Work request:
Look below for the line containing "Telecommunications"; from there, print each line exactly up to and including the line containing "for Your AR15: Diamond Edition", and stop.

Supplied records:

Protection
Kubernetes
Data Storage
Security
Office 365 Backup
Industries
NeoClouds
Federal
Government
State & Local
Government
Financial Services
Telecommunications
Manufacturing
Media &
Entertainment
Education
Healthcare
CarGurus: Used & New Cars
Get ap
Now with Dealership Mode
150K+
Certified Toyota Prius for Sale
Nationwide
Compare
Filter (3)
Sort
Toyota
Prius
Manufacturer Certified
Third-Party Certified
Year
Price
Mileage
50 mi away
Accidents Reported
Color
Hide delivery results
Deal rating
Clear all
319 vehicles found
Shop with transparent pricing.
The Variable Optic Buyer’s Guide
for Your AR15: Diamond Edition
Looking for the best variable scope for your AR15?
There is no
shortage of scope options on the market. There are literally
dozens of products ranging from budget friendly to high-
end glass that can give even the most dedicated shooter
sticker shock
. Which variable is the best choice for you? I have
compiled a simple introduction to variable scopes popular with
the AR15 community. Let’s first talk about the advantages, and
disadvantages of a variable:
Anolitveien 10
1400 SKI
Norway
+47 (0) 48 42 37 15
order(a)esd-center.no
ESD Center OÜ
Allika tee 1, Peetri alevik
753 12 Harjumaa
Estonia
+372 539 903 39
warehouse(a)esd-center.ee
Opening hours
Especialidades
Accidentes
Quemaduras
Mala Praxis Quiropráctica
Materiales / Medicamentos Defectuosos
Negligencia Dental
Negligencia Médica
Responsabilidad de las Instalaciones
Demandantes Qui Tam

Problem solution:
Telecommunications
Manufacturing
Media &
Entertainment
Education
Healthcare
CarGurus: Used & New Cars
Get ap
Now with Dealership Mode
150K+
Certified Toyota Prius for Sale
Nationwide
Compare
Filter (3)
Sort
Toyota
Prius
Manufacturer Certified
Third-Party Certified
Year
Price
Mileage
50 mi away
Accidents Reported
Color
Hide delivery results
Deal rating
Clear all
319 vehicles found
Shop with transparent pricing.
The Variable Optic Buyer’s Guide
for Your AR15: Diamond Edition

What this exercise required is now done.